Não que muita gente tenha notado, mas este blogueiro não morreu. Há uma semana estou circulando pelos Estados Unidos, numa investigação jornalística sobre os futuros possíveis da humanidade. Afiguram-se dois por aqui: O Futuro que Queremos e o futuro que teremos.
O Futuro que Queremos (assim mesmo, com caixa alta) é o nome do documento-síntese da Rio +20, que em tese verá nesta sexta-feira, aqui em Nova York, a conclusão de seu Rascunho Um, que passará ainda por uma rodada de negociações no Rio de Janeiro antes de ser adotado pelos chefes de Estado (97 confirmados até o momento, segundo me informou ontem o embaixador André Corrêa do Lago, negociador-chefe do Brasil) em 22 de junho.
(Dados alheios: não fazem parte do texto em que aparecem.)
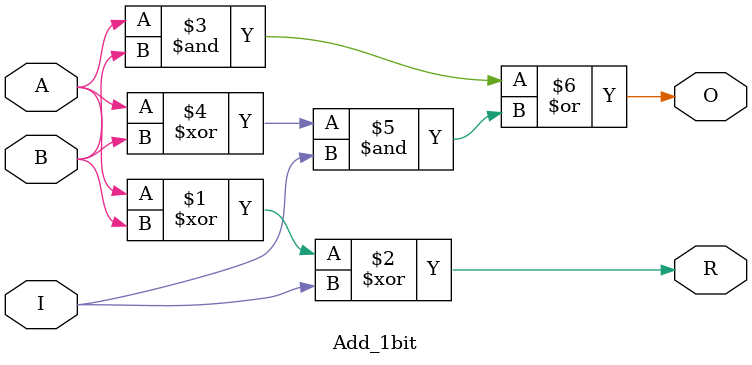
<source format=v>
module Add_1bit(R,O,A,B,I);
input A,B,I;
output R,O;
	assign	R = A ^ B ^ I,
				O = (A & B) | ((A ^ B) & I);
endmodule

</source>
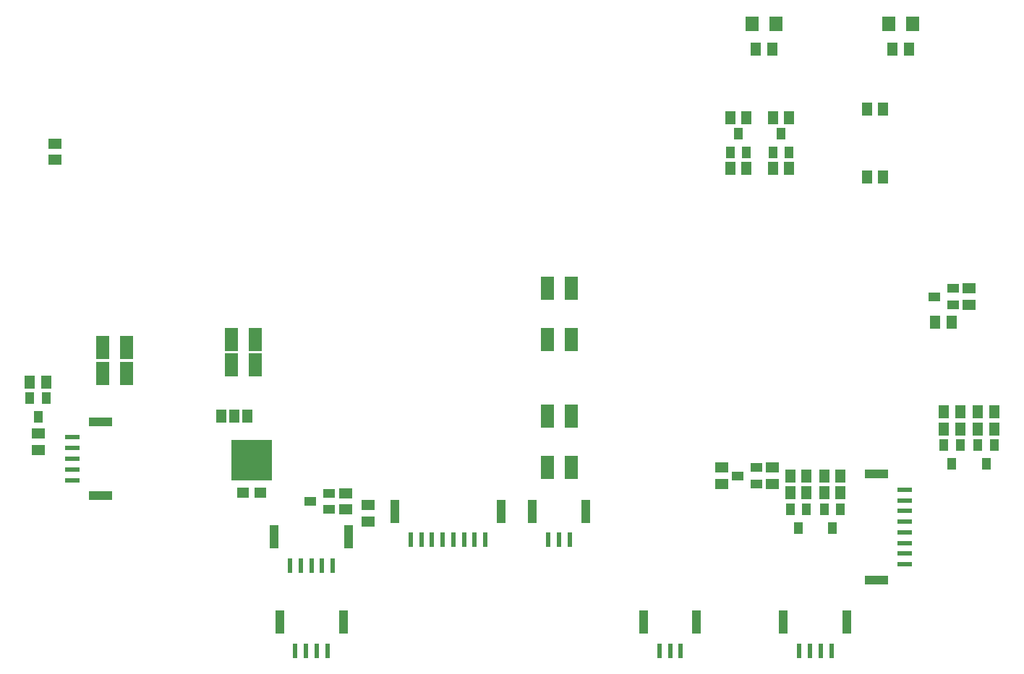
<source format=gbr>
G04 EAGLE Gerber RS-274X export*
G75*
%MOMM*%
%FSLAX34Y34*%
%LPD*%
%INSolderpaste Top*%
%IPPOS*%
%AMOC8*
5,1,8,0,0,1.08239X$1,22.5*%
G01*
%ADD10R,0.600000X1.700000*%
%ADD11R,1.000000X2.800000*%
%ADD12R,1.600000X1.803000*%
%ADD13R,1.300000X1.500000*%
%ADD14R,1.700000X0.600000*%
%ADD15R,2.800000X1.000000*%
%ADD16R,4.800000X4.720000*%
%ADD17R,1.400000X1.270000*%
%ADD18R,1.500000X1.300000*%
%ADD19R,1.168400X1.600200*%
%ADD20R,1.400000X1.000000*%
%ADD21R,1.000000X1.400000*%
%ADD22R,1.600000X2.700000*%


D10*
X418750Y25000D03*
X406250Y25000D03*
D11*
X362750Y58500D03*
X437250Y58500D03*
D10*
X393750Y25000D03*
X381250Y25000D03*
X1008750Y25000D03*
X996250Y25000D03*
D11*
X952750Y58500D03*
X1027250Y58500D03*
D10*
X983750Y25000D03*
X971250Y25000D03*
X832500Y25000D03*
X820000Y25000D03*
D11*
X789000Y58500D03*
X851000Y58500D03*
D10*
X807500Y25000D03*
D12*
X915780Y760000D03*
X944220Y760000D03*
X1104220Y760000D03*
X1075780Y760000D03*
D13*
X920500Y730000D03*
X939500Y730000D03*
X1080500Y730000D03*
X1099500Y730000D03*
D14*
X1095000Y213750D03*
X1095000Y201250D03*
D15*
X1061500Y107750D03*
X1061500Y232250D03*
D14*
X1095000Y188750D03*
X1095000Y176250D03*
X1095000Y163750D03*
X1095000Y151250D03*
X1095000Y138750D03*
X1095000Y126250D03*
D10*
X425000Y125000D03*
X412500Y125000D03*
D11*
X356500Y158500D03*
X443500Y158500D03*
D10*
X400000Y125000D03*
X387500Y125000D03*
X375000Y125000D03*
D14*
X120000Y225000D03*
X120000Y237500D03*
D15*
X153500Y293500D03*
X153500Y206500D03*
D14*
X120000Y250000D03*
X120000Y262500D03*
X120000Y275000D03*
D10*
X702500Y155000D03*
X690000Y155000D03*
D11*
X659000Y188500D03*
X721000Y188500D03*
D10*
X677500Y155000D03*
X603750Y155000D03*
X591250Y155000D03*
D11*
X497750Y188500D03*
X622250Y188500D03*
D10*
X578750Y155000D03*
X566250Y155000D03*
X553750Y155000D03*
X541250Y155000D03*
X528750Y155000D03*
X516250Y155000D03*
D16*
X330000Y248100D03*
D17*
X319600Y210000D03*
X340400Y210000D03*
D18*
X100000Y619500D03*
X100000Y600500D03*
D19*
X325240Y300000D03*
X310000Y300000D03*
X294760Y300000D03*
D20*
X1129000Y440000D03*
X1151000Y449500D03*
X1151000Y430500D03*
D18*
X1170000Y430500D03*
X1170000Y449500D03*
D13*
X1149500Y410000D03*
X1130500Y410000D03*
D21*
X80000Y299000D03*
X70500Y321000D03*
X89500Y321000D03*
D13*
X89500Y340000D03*
X70500Y340000D03*
D18*
X80000Y260500D03*
X80000Y279500D03*
D20*
X399000Y200000D03*
X421000Y209500D03*
X421000Y190500D03*
D18*
X440000Y190500D03*
X440000Y209500D03*
X466000Y176500D03*
X466000Y195500D03*
D21*
X900000Y631000D03*
X909500Y609000D03*
X890500Y609000D03*
D13*
X890500Y590000D03*
X909500Y590000D03*
X909500Y650000D03*
X890500Y650000D03*
D21*
X950000Y631000D03*
X959500Y609000D03*
X940500Y609000D03*
D13*
X940500Y590000D03*
X959500Y590000D03*
X940500Y650000D03*
X959500Y650000D03*
D21*
X1010000Y169000D03*
X1000500Y191000D03*
X1019500Y191000D03*
D13*
X1019500Y210000D03*
X1000500Y210000D03*
X1000500Y230000D03*
X1019500Y230000D03*
D21*
X970000Y169000D03*
X960500Y191000D03*
X979500Y191000D03*
D13*
X979500Y210000D03*
X960500Y210000D03*
X960500Y230000D03*
X979500Y230000D03*
D22*
X676000Y240000D03*
X704000Y240000D03*
X676000Y300000D03*
X704000Y300000D03*
X676000Y390000D03*
X704000Y390000D03*
X676000Y450000D03*
X704000Y450000D03*
X184000Y380000D03*
X156000Y380000D03*
X184000Y350000D03*
X156000Y350000D03*
X334000Y360000D03*
X306000Y360000D03*
X334000Y390000D03*
X306000Y390000D03*
D13*
X1069500Y660000D03*
X1050500Y660000D03*
X1069500Y580000D03*
X1050500Y580000D03*
D20*
X899000Y230000D03*
X921000Y239500D03*
X921000Y220500D03*
D18*
X940000Y220500D03*
X940000Y239500D03*
X880000Y239500D03*
X880000Y220500D03*
D21*
X1190000Y244000D03*
X1180500Y266000D03*
X1199500Y266000D03*
D13*
X1199500Y285000D03*
X1180500Y285000D03*
X1180500Y305000D03*
X1199500Y305000D03*
D21*
X1150000Y244000D03*
X1140500Y266000D03*
X1159500Y266000D03*
D13*
X1159500Y285000D03*
X1140500Y285000D03*
X1140500Y305000D03*
X1159500Y305000D03*
M02*

</source>
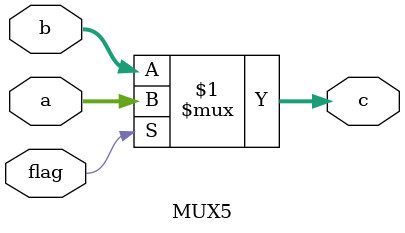
<source format=v>
`timescale 1ns / 1ps


module MUX5(a, b, flag, c);
    input [4:0] a, b;
    input flag;
    output [4:0] c;
    
    assign c = (flag)? a : b;
    
endmodule

</source>
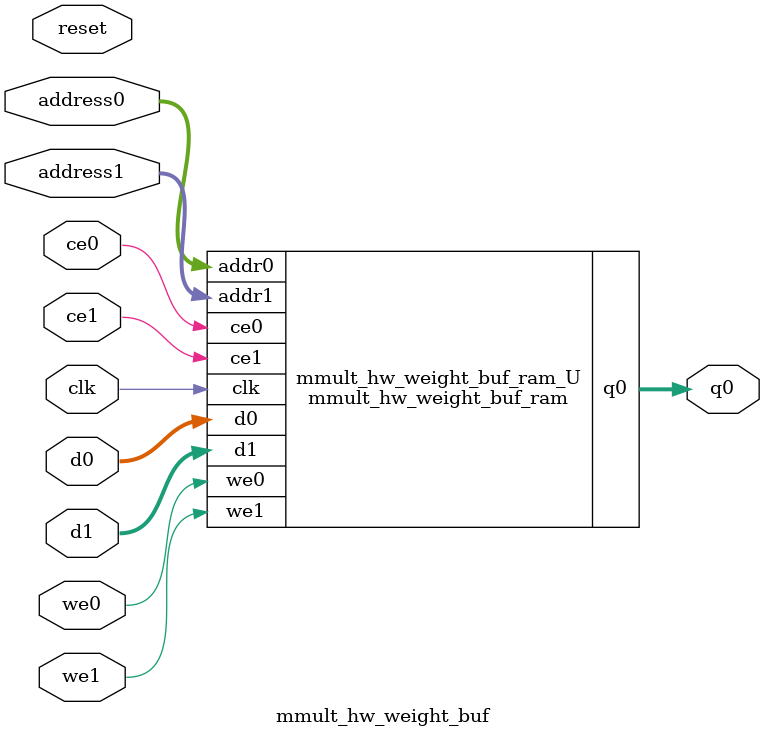
<source format=v>

`timescale 1 ns / 1 ps
module mmult_hw_weight_buf_ram (addr0, ce0, d0, we0, q0, addr1, ce1, d1, we1,  clk);

parameter DWIDTH = 32;
parameter AWIDTH = 12;
parameter MEM_SIZE = 2560;

input[AWIDTH-1:0] addr0;
input ce0;
input[DWIDTH-1:0] d0;
input we0;
output reg[DWIDTH-1:0] q0;
input[AWIDTH-1:0] addr1;
input ce1;
input[DWIDTH-1:0] d1;
input we1;
input clk;

(* ram_style = "block" *)reg [DWIDTH-1:0] ram[0:MEM_SIZE-1];




always @(posedge clk)  
begin 
    if (ce0) 
    begin
        if (we0) 
        begin 
            ram[addr0] <= d0; 
            q0 <= d0;
        end 
        else 
            q0 <= ram[addr0];
    end
end


always @(posedge clk)  
begin 
    if (ce1) 
    begin
        if (we1) 
        begin 
            ram[addr1] <= d1; 
        end 
    end
end


endmodule


`timescale 1 ns / 1 ps
module mmult_hw_weight_buf(
    reset,
    clk,
    address0,
    ce0,
    we0,
    d0,
    q0,
    address1,
    ce1,
    we1,
    d1);

parameter DataWidth = 32'd32;
parameter AddressRange = 32'd2560;
parameter AddressWidth = 32'd12;
input reset;
input clk;
input[AddressWidth - 1:0] address0;
input ce0;
input we0;
input[DataWidth - 1:0] d0;
output[DataWidth - 1:0] q0;
input[AddressWidth - 1:0] address1;
input ce1;
input we1;
input[DataWidth - 1:0] d1;



mmult_hw_weight_buf_ram mmult_hw_weight_buf_ram_U(
    .clk( clk ),
    .addr0( address0 ),
    .ce0( ce0 ),
    .d0( d0 ),
    .we0( we0 ),
    .q0( q0 ),
    .addr1( address1 ),
    .ce1( ce1 ),
    .d1( d1 ),
    .we1( we1 ));

endmodule


</source>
Antes de vir para Nova York, porém, andei pelo interior do Estado e pela Pensilvânia, onde está em pleno andamento o futuro que teremos: investimentos gigantescos estão sendo feitos na região para a exploração de gás natural (e, no futuro, petróleo) não convencional num tipo de rocha sedimentar conhecido como folhelho.
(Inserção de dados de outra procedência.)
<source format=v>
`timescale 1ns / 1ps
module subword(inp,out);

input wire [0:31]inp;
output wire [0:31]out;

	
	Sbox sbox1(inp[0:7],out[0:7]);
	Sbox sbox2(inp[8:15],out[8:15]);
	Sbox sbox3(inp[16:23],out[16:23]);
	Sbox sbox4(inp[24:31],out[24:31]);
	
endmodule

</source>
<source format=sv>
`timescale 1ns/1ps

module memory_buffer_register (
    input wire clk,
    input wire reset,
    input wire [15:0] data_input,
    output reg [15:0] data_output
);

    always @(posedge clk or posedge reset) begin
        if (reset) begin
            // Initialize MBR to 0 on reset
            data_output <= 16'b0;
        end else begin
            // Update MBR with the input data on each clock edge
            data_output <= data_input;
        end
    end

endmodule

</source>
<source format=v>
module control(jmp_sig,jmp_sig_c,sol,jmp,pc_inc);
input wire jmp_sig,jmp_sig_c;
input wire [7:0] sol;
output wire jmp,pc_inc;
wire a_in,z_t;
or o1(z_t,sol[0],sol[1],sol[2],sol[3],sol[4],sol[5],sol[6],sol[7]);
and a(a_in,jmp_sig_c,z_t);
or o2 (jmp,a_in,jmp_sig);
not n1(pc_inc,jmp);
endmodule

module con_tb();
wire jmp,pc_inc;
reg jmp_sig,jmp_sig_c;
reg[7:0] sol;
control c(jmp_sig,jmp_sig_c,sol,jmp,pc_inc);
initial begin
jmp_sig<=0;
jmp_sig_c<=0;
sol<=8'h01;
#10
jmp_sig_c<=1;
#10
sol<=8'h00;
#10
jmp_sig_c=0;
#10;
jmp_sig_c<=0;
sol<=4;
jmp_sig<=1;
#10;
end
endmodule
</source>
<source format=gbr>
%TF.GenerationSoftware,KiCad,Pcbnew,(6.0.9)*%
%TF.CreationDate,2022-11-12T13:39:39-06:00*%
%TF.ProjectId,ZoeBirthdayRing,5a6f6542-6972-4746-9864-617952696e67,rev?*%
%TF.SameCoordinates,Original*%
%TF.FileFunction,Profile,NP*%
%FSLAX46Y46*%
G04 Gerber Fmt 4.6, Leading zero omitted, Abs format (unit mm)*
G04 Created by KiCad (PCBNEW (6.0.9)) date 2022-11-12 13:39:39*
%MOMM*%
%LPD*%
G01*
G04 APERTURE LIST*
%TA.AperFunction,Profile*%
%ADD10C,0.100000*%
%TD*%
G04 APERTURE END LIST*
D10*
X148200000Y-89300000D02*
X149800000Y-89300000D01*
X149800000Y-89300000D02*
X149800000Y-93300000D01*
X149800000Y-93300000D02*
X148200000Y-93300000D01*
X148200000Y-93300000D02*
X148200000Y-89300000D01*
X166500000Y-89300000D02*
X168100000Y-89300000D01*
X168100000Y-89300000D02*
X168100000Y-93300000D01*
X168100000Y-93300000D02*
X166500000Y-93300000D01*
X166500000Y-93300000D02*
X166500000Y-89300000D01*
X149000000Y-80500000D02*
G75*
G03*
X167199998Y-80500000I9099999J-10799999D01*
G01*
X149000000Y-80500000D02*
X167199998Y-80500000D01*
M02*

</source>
Inacessíveis até uma década atrás, as reservas de gás de folhelho (chamado em português “gás de xisto”, por razões que desafiam minha compreensão geológica) tiveram um boom graças ao desenvolvimento de uma nova tecnologia de perfuração. Mas isso é assunto para depois.
O que fica chocante e pedagogicamente claro é o abismo que separa as (lentas) discussões diplomáticas na sede da ONU sobre o rumo da economia no futuro daquilo que a própria economia acha que é a economia do futuro.
No Futuro que Queremos, para começar, não há acordo sobre a cara da economia do futuro. Sabe-se que ela deverá ser “verde”, mas os critérios para definir “verde” foram expurgados do texto, cortesia de China e Índia. Nas salas de conferência do UN Plaza, delegados de 190 países são capazes de passar meia hora discutindo a linguagem de dois períodos em um parágrafo (isso ninguém me contou, eu vi) e se devem ou não prever a duplicação de energias renováveis na matriz mundial nos próximos 20 anos.
No futuro que teremos, o dinheiro de verdade – aquele movimentado pelos brancos de olhos azuis de Wall Street – é despejado aos borbotões para alavancar empresas como a Cheaspeake Energy e a Cabot Oil and Gas para operar a pleno vapor mais energia fóssil nos próximos 20 anos.
No Futuro que Queremos, os países são reativos e jogam duro para evitar qualquer decisão que possa vir a lhes dar qualquer tipo de prejuízo mais adiante, diluindo ad infinitum a capacidade de decidir algo que possa ser implementado. No futuro que teremos, o capital é proativo e joga igualmente duro para maximizar seus resultados no presente.
Toda essa reatividade torna o Futuro que Queremos sumamente desinteressante para as pessoas que vivem no mundo real. Quem se importa, afinal, com o acalorado debate sobre a conversão do Programa das Nações Unidas para o Meio Ambiente numa agência independente da ONU? À falta de substância, a reunião de Nova York transformou esse debate de rodapé num cavalo de batalha.
Por essas e outras a Rio +20 parece não ter colado no imaginário das pessoas. Aqui nos EUA, por mais que se procure, não se encontra notícia no jornal sobre a conferência. Um amigo meu jornalista nova-iorquino, para dar um exemplo de pessoa de classe média e instruída, sequer tinha ouvido falar no encontro.
Aparentemente a brava e um tanto inconsequente Folha de S. Paulo foi o único jornal no mundo a mandar um repórter cobrir a penúltima sessão de negociações do Futuro que Queremos.
Não estou aqui fazendo nenhum juízo de valor sobre os vícios ou virtudes intrínsecos do gás natural, dos combustíveis fósseis ou do capitalismo, veja. A questão aqui é que as Nações Unidas parecem estar querendo mais uma vez reorientar a economia do mundo por decreto, mas não conseguem nem definir os termos do decreto, nem combinar o jogo com o capital. Não tem como dar certo isso.